What absolute judgemental crap.

Comedycook · 29/11/2021 08:57

@MorrisZapp

It's not ageist to be icked out by your parent dating someone close to your own age. Obviously they can't stop you, and you have your own life to live, but their feelings are just as valid as yours. I'd keep things compartmentalised until you're more established as a couple.
No their feelings are not as valid because it's not ther relationship
RaisedByPangolins · 29/11/2021 08:58

@NewlyGranny

Nobody is almost a pensioner at 60 thee days! When OP finally retires and gets her pension, her DP will be 56 at my calculation.
About to say this! Pensioner at 60 would be marvellous Grin

OP go for it, he makes you happy. Why would they not want that?

LowlyTheWorm · 29/11/2021 09:01

I think that it’s very difficult and not black and white. I dated a lovely man 12 years my senior when I was late twenties and he was early forties. He had had a child young, so his son was in his early twenties. That made me feel like it was too weird when I happened to see them out together (unplanned, he didn’t see me- I just saw them in the supermarket). I ended it saying the age difference was too much.
Less than a year later (still in my twenties) I met a man 13/14 years my senior. No kids.
I married him.

gannett · 29/11/2021 09:06

[quote TarasCrazyTiara]@gannett

It’s not reality that it’s not children business who their parents date. It is, they were once small children being raised by her and their father. If you think her relationships stop affecting them the moment she’s over the dad your dreaming.[/quote]
And they've now been raised to adulthood/almost-adulthood, with OP staying single for over a decade to do this, so her lovelife is now her concern and no one else's. She's not picking a new dad for them, she's picking a new partner for herself.

They're entitled to their feelings but it's just not polite to heap unnecessary guilt on their mum. They can offload to their own partners, friends or therapists.

Change123today · 29/11/2021 09:07

This could have been my Mum writing this 21 years ago! Very similar ages!!

My mum and her partner married and are still together. It was odd for us as my partner is only a year younger!

My Mum also got quite determined that he would be named grandad - that was difficult as he was never our stepdad (he’d never brought us up etc) and my husband was more or less the same age!! But as my children have got older they prefer just to call him by his first name.

Over the years he has made it very obvious that he doesn’t like us at all - he can be quite rude. I’m not sure why - it’s not like he ever lived with us! My youngest sibling was 16 and she moved out when she was 18 (she mainly lived with our Dad as he lived near college) It has affected our relationship with our Mum which is sad.

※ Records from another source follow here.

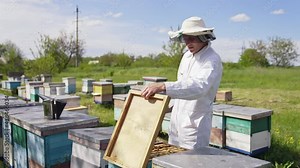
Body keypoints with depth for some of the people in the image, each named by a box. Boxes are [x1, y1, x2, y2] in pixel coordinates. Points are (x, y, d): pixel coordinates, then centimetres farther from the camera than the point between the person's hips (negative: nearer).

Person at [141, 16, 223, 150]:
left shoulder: (212, 60, -17)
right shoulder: (187, 55, 9)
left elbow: (199, 86, -36)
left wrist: (163, 87, -45)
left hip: (195, 123, -7)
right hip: (178, 120, 8)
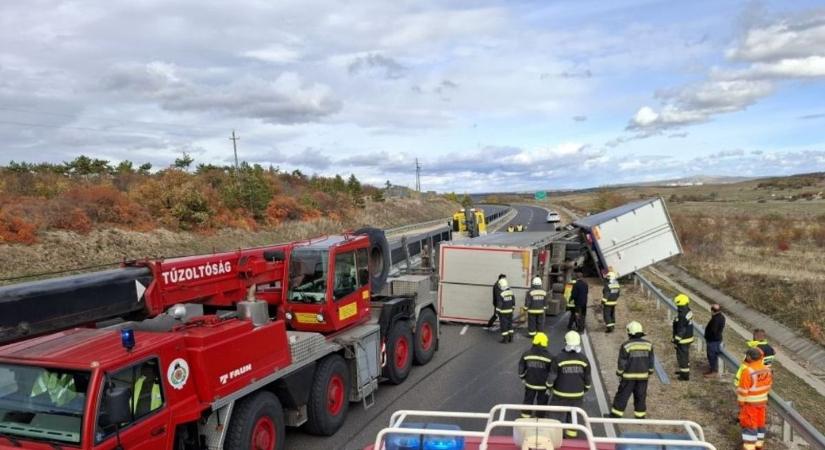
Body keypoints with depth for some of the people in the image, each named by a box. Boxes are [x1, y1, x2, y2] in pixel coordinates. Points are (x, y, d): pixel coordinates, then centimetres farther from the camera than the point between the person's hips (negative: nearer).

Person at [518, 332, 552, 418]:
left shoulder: (526, 354, -8)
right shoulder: (548, 357, -13)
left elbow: (521, 368, 1)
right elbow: (552, 372, -8)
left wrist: (523, 378, 16)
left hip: (530, 383, 2)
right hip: (543, 385, -2)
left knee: (528, 400, 19)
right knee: (541, 401, 15)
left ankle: (525, 417, 29)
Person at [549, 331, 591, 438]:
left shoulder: (559, 358, -16)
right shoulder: (583, 359, -7)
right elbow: (587, 378, 3)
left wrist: (549, 388, 8)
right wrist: (585, 390, 19)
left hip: (561, 394, -3)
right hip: (577, 394, 3)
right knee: (573, 413, 19)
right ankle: (571, 432, 30)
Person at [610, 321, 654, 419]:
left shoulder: (626, 345, -14)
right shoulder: (648, 345, -1)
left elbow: (622, 362, -10)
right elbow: (651, 361, 7)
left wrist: (619, 374, 3)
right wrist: (649, 372, 18)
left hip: (629, 376, -3)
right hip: (643, 375, 4)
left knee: (623, 395, 5)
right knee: (640, 396, 13)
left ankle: (616, 414, 10)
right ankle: (640, 416, 19)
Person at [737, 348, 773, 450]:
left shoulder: (747, 371, -26)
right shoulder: (767, 370, -3)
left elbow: (743, 390, -20)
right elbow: (769, 385, 10)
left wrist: (741, 402, -7)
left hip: (750, 403, -6)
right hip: (762, 401, 6)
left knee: (749, 424, 2)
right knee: (760, 422, 18)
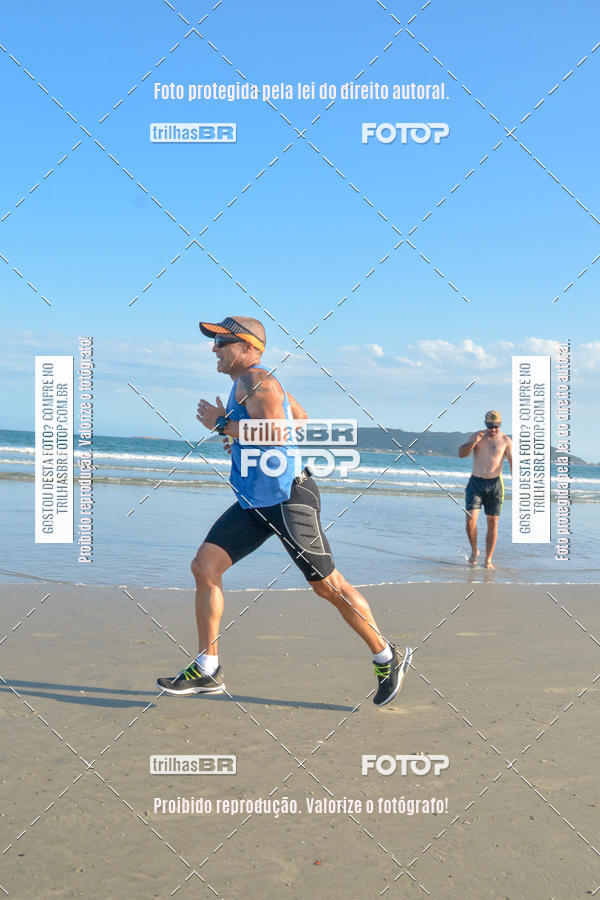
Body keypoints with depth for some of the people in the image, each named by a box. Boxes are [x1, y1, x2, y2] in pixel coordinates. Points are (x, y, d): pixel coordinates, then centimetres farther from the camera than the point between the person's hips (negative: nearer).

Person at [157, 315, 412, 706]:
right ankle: (207, 670, 6)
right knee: (204, 566, -1)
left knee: (329, 586, -2)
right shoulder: (248, 382, 17)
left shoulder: (257, 380, -13)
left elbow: (276, 432, -29)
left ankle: (388, 658, 16)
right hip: (254, 503, 10)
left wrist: (222, 424, -17)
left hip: (289, 499, -10)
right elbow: (301, 417, 29)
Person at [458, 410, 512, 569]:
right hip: (476, 483, 0)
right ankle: (474, 550, 13)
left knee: (493, 524, 1)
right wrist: (474, 442, -18)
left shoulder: (506, 440, 3)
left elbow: (513, 462, -1)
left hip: (495, 484, 0)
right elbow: (461, 453, -1)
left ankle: (488, 560, 11)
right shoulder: (477, 436, 5)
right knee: (471, 520, -12)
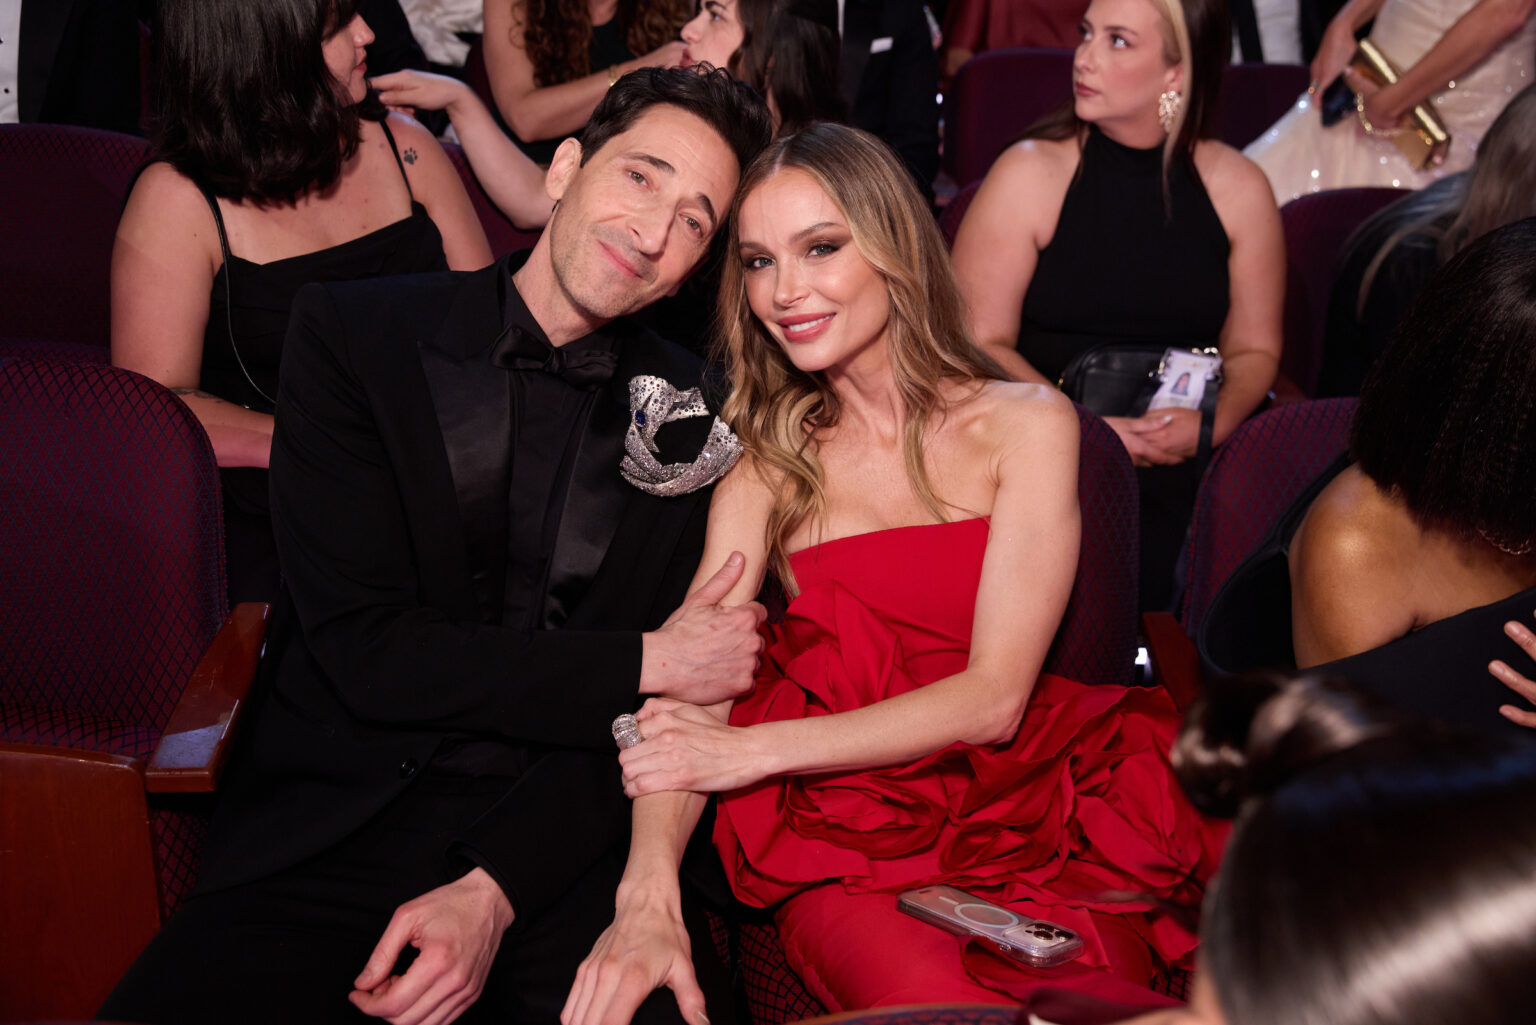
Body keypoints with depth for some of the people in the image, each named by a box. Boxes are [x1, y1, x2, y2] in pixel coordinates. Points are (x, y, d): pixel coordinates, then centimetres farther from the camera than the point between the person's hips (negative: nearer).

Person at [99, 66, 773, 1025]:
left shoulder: (689, 413, 8)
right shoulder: (352, 332, 1)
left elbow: (639, 724, 4)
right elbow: (364, 654, -7)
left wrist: (494, 892, -12)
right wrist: (646, 664, -7)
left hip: (559, 842, 2)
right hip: (339, 831, -1)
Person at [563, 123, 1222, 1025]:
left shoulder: (1028, 425, 5)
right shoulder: (767, 461, 9)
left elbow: (994, 697, -5)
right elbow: (689, 691, -6)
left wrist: (755, 748, -13)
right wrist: (647, 894, -26)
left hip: (1030, 815, 0)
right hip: (850, 848, 0)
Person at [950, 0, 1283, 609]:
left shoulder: (1237, 189, 7)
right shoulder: (1029, 174, 0)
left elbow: (1254, 350, 13)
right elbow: (980, 341, -3)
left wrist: (1211, 423, -8)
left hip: (1188, 467, 3)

She has recently had a few health scares and would like to retire part time but he feels too young so bizarrely expects her to work until he is ready Confused

Both my parents are with much younger people - not sure if it’s because they had children so young somehow linked to that! They divorced in their early 40’s after nearly 25 years of marriage. I get on well with my dads wife (she is 4 years younger than me!) but doesn’t try to be anything other than my Dads partner and respectful of our relationship as we our of theirs. It’s just my Mums husband who is ‘difficult’ no idea why!

mewkins · 29/11/2021 09:08

[quote GetTheFlockOutOfHere]@Feelingoktoday

My ex H was 45 when he dated a 26 year old and is now married to her. I bet no one has said such ageist crap to him!

I bet they said it behind his back.

Trust me, when you date/marry someone young enough to be your child, people WILL talk behind your back. Yes, they really will.......... Wink

You are incredibly naïve if you think no-one said anything about your ex and his new wife. People who knew him would have talked about him, (behind his back,) and people who didn't know him would have thought he was her dad.[/quote]
But once you reach adulthood it is pretty difficult to tell how old anyone is anyway. Who cares if 'people are talking'?? So what?